[Study material]
────────────────
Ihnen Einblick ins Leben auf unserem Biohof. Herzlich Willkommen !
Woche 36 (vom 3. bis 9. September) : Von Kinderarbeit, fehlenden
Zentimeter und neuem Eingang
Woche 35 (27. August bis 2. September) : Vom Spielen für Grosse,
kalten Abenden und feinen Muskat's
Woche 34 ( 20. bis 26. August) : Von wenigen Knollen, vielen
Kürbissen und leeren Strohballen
────────────────
Set down, word for word and with no other lines, the listing from the line marked by "Zentimeter und neuem Eingang" through its final line.

[Finished task]
Zentimeter und neuem Eingang
Woche 35 (27. August bis 2. September) : Vom Spielen für Grosse,
kalten Abenden und feinen Muskat's
Woche 34 ( 20. bis 26. August) : Von wenigen Knollen, vielen
Kürbissen und leeren Strohballen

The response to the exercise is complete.